> _WHAT YOU WILL DO_
Lines in the listing below that hold "SetMemoized" are the ones to copy.
»»
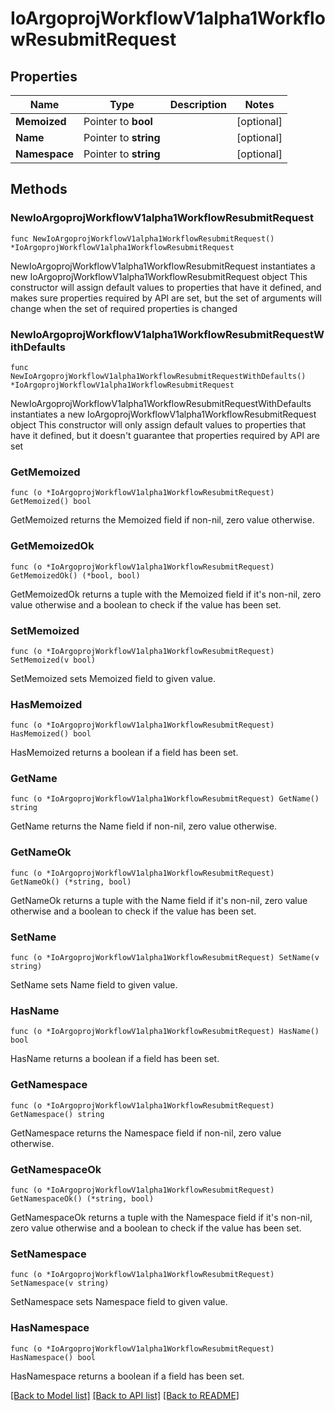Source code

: # IoArgoprojWorkflowV1alpha1WorkflowResubmitRequest

## Properties

Name | Type | Description | Notes
------------ | ------------- | ------------- | -------------
**Memoized** | Pointer to **bool** |  | [optional] 
**Name** | Pointer to **string** |  | [optional] 
**Namespace** | Pointer to **string** |  | [optional] 

## Methods

### NewIoArgoprojWorkflowV1alpha1WorkflowResubmitRequest

`func NewIoArgoprojWorkflowV1alpha1WorkflowResubmitRequest() *IoArgoprojWorkflowV1alpha1WorkflowResubmitRequest`

NewIoArgoprojWorkflowV1alpha1WorkflowResubmitRequest instantiates a new IoArgoprojWorkflowV1alpha1WorkflowResubmitRequest object
This constructor will assign default values to properties that have it defined,
and makes sure properties required by API are set, but the set of arguments
will change when the set of required properties is changed

### NewIoArgoprojWorkflowV1alpha1WorkflowResubmitRequestWithDefaults

`func NewIoArgoprojWorkflowV1alpha1WorkflowResubmitRequestWithDefaults() *IoArgoprojWorkflowV1alpha1WorkflowResubmitRequest`

NewIoArgoprojWorkflowV1alpha1WorkflowResubmitRequestWithDefaults instantiates a new IoArgoprojWorkflowV1alpha1WorkflowResubmitRequest object
This constructor will only assign default values to properties that have it defined,
but it doesn't guarantee that properties required by API are set

### GetMemoized

`func (o *IoArgoprojWorkflowV1alpha1WorkflowResubmitRequest) GetMemoized() bool`

GetMemoized returns the Memoized field if non-nil, zero value otherwise.

### GetMemoizedOk

`func (o *IoArgoprojWorkflowV1alpha1WorkflowResubmitRequest) GetMemoizedOk() (*bool, bool)`

GetMemoizedOk returns a tuple with the Memoized field if it's non-nil, zero value otherwise
and a boolean to check if the value has been set.

### SetMemoized

`func (o *IoArgoprojWorkflowV1alpha1WorkflowResubmitRequest) SetMemoized(v bool)`

SetMemoized sets Memoized field to given value.

### HasMemoized

`func (o *IoArgoprojWorkflowV1alpha1WorkflowResubmitRequest) HasMemoized() bool`

HasMemoized returns a boolean if a field has been set.

### GetName

`func (o *IoArgoprojWorkflowV1alpha1WorkflowResubmitRequest) GetName() string`

GetName returns the Name field if non-nil, zero value otherwise.

### GetNameOk

`func (o *IoArgoprojWorkflowV1alpha1WorkflowResubmitRequest) GetNameOk() (*string, bool)`

GetNameOk returns a tuple with the Name field if it's non-nil, zero value otherwise
and a boolean to check if the value has been set.

### SetName

`func (o *IoArgoprojWorkflowV1alpha1WorkflowResubmitRequest) SetName(v string)`

SetName sets Name field to given value.

### HasName

`func (o *IoArgoprojWorkflowV1alpha1WorkflowResubmitRequest) HasName() bool`

HasName returns a boolean if a field has been set.

### GetNamespace

`func (o *IoArgoprojWorkflowV1alpha1WorkflowResubmitRequest) GetNamespace() string`

GetNamespace returns the Namespace field if non-nil, zero value otherwise.

### GetNamespaceOk

`func (o *IoArgoprojWorkflowV1alpha1WorkflowResubmitRequest) GetNamespaceOk() (*string, bool)`

GetNamespaceOk returns a tuple with the Namespace field if it's non-nil, zero value otherwise
and a boolean to check if the value has been set.

### SetNamespace

`func (o *IoArgoprojWorkflowV1alpha1WorkflowResubmitRequest) SetNamespace(v string)`

SetNamespace sets Namespace field to given value.

### HasNamespace

`func (o *IoArgoprojWorkflowV1alpha1WorkflowResubmitRequest) HasNamespace() bool`

HasNamespace returns a boolean if a field has been set.


[[Back to Model list]](../README.md#documentation-for-models) [[Back to API list]](../README.md#documentation-for-api-endpoints) [[Back to README]](../README.md)



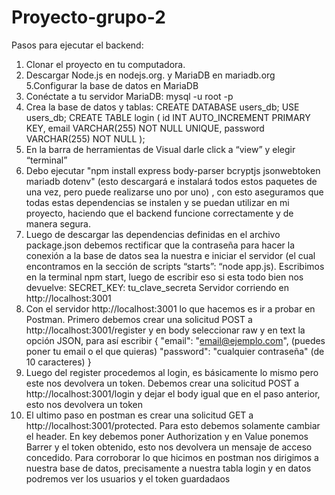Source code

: # Proyecto-grupo-2
Pasos para ejecutar el backend:
1. Clonar el proyecto en tu computadora.
2. Descargar Node.js en nodejs.org. y MariaDB en mariadb.org
5.Configurar la base de datos en MariaDB
3. Conéctate a tu servidor MariaDB: mysql -u root -p
4. Crea la base de datos y tablas: CREATE DATABASE users_db;
 USE users_db;
 CREATE TABLE login ( id INT AUTO_INCREMENT PRIMARY KEY, 
email VARCHAR(255) NOT NULL UNIQUE, 
password VARCHAR(255) NOT NULL );
5. En la barra de herramientas de Visual darle click a “view” y elegir “terminal”
6. Debo ejecutar "npm install express body-parser bcryptjs jsonwebtoken mariadb dotenv" (esto descargará e instalará todos estos paquetes de una vez, pero puede realizarse uno por uno) , con esto aseguramos que todas estas dependencias se instalen y se puedan utilizar en mi proyecto, haciendo que el backend funcione correctamente y de manera segura.
7. Luego de descargar las dependencias definidas en el archivo package.json debemos rectificar que la contraseña para hacer la conexión a la base de datos sea la nuestra e iniciar el servidor (el cual encontramos en la sección de scripts “starts”: “node app.js). Escribimos en la terminal npm start, luego de escribir eso si esta todo bien nos devuelve:
SECRET_KEY: tu_clave_secreta
Servidor corriendo en http://localhost:3001
8. Con el servidor http://localhost:3001 lo que hacemos es ir a probar en Postman. Primero debemos crear una solicitud POST a http://localhost:3001/register y en body seleccionar raw y en text la opción JSON, para así escribir 
{
    "email": "email@ejemplo.com",  (puedes poner tu email o el que quieras)
    "password": "cualquier contraseña" (de 10 caracteres)
}
9. Luego del register procedemos al login, es básicamente lo mismo pero este nos devolvera un token. Debemos crear una solicitud POST a http://localhost:3001/login y dejar el body igual que en el paso anterior, esto nos devolvera un token
10. El ultimo paso en postman es crear una solicitud GET a http://localhost:3001/protected. Para esto debemos solamente cambiar el header. En key debemos poner Authorization y en Value ponemos Barrer y el token obtenido, esto nos devolvera un mensaje de acceso concedido.
Para corroborar lo que hicimos en postman nos dirigimos a nuestra base de datos, precisamente a nuestra tabla login y en datos podremos ver los usuarios y el token guardadaos

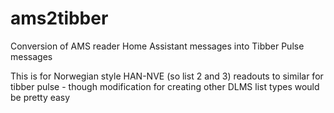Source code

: # ams2tibber
Conversion of AMS reader Home Assistant messages into Tibber Pulse messages

This is for Norwegian style HAN-NVE (so list 2 and 3) readouts to similar for tibber pulse - though modification for creating other DLMS list types would be pretty easy
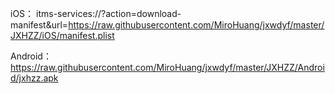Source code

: 
iOS：
    itms-services://?action=download-manifest&url=https://raw.githubusercontent.com/MiroHuang/jxwdyf/master/JXHZZ/iOS/manifest.plist

Android：
    https://raw.githubusercontent.com/MiroHuang/jxwdyf/master/JXHZZ/Android/jxhzz.apk
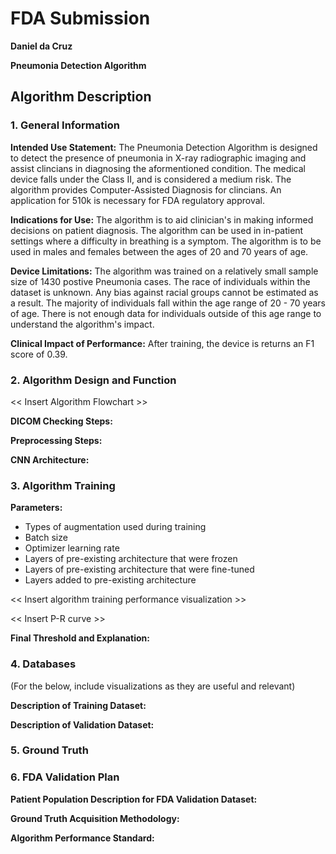 # FDA  Submission

**Daniel da Cruz**

**Pneumonia Detection Algorithm**

## Algorithm Description 

### 1. General Information

**Intended Use Statement:** 
The Pneumonia Detection Algorithm is designed to detect the presence of pneumonia in X-ray radiographic imaging and assist clincians in diagnosing the aformentioned condition. The medical device falls under the Class II, and is considered a medium risk. The algorithm provides Computer-Assisted Diagnosis for clincians. An application for 510k is necessary for FDA regulatory approval. 

**Indications for Use:**
The algorithm is to aid clinician's in making informed decisions on patient diagnosis. The algorithm can be used in in-patient settings where a difficulty in breathing is a symptom. The algorithm is to be used in males and females between the ages of 20 and 70 years of age. 

**Device Limitations:**
The algorithm was trained on a relatively small sample size of 1430 postive Pneumonia cases. The race of individuals within the dataset is unknown. Any bias against racial groups cannot be estimated as a result. The majority of individuals fall within the age range of 20 - 70 years of age. There is not enough data for individuals outside of this age range to understand the algorithm's impact. 

**Clinical Impact of Performance:**
After training, the device is returns an F1 score of 0.39. 

### 2. Algorithm Design and Function

<< Insert Algorithm Flowchart >>

**DICOM Checking Steps:**

**Preprocessing Steps:**

**CNN Architecture:**


### 3. Algorithm Training

**Parameters:**
* Types of augmentation used during training
* Batch size
* Optimizer learning rate
* Layers of pre-existing architecture that were frozen
* Layers of pre-existing architecture that were fine-tuned
* Layers added to pre-existing architecture

<< Insert algorithm training performance visualization >> 

<< Insert P-R curve >>

**Final Threshold and Explanation:**

### 4. Databases
 (For the below, include visualizations as they are useful and relevant)

**Description of Training Dataset:** 



**Description of Validation Dataset:** 


### 5. Ground Truth



### 6. FDA Validation Plan

**Patient Population Description for FDA Validation Dataset:**

**Ground Truth Acquisition Methodology:**

**Algorithm Performance Standard:**
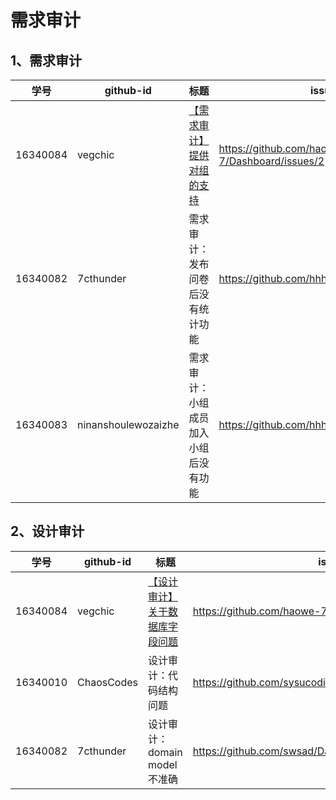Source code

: # 需求审计



## 1、需求审计

|   学号   | github-id | 标题                                                         | issue url                                     |
| :------: | --------- | ------------------------------------------------------------ | --------------------------------------------- |
| 16340084 | vegchic   | [【需求审计】提供对组的支持](https://github.com/haowe-7/Dashboard/issues/2) | https://github.com/haowe-7/Dashboard/issues/2 |
| 16340082 | 7cthunder | 需求审计：发布问卷后没有统计功能 | https://github.com/hhhghh/Dashboard/issues/5|
| 16340083 | ninanshoulewozaizhe | 需求审计：小组成员加入小组后没有功能 | https://github.com/hhhghh/Dashboard/issues/7|



## 2、设计审计


|   学号   | github-id | 标题                                                         | issue url                                     |
| :------: | --------- | ------------------------------------------------------------ | --------------------------------------------- |
| 16340084 | vegchic   | [【设计审计】关于数据库字段问题](https://github.com/haowe-7/Dashboard/issues/3) | https://github.com/haowe-7/Dashboard/issues/3 |
| 16340010 | ChaosCodes | 设计审计：代码结构问题 | https://github.com/sysucodingfarmers/MakeMoney/issues/22|
| 16340082 | 7cthunder | 设计审计：domain model 不准确 | https://github.com/swsad/Dashboard/issues/1|
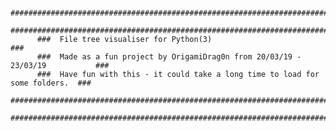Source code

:           ##################################################################################
          ##################################################################################
          ###  File tree visualiser for Python(3)                                        ###
          ###  Made as a fun project by OrigamiDrag0n from 20/03/19 - 23/03/19           ###
          ###  Have fun with this - it could take a long time to load for some folders.  ###
          ##################################################################################
          ##################################################################################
««
> _EXERCISE RESPONSE_
### SetMemoized
`func (o *IoArgoprojWorkflowV1alpha1WorkflowResubmitRequest) SetMemoized(v bool)`
SetMemoized sets Memoized field to given value.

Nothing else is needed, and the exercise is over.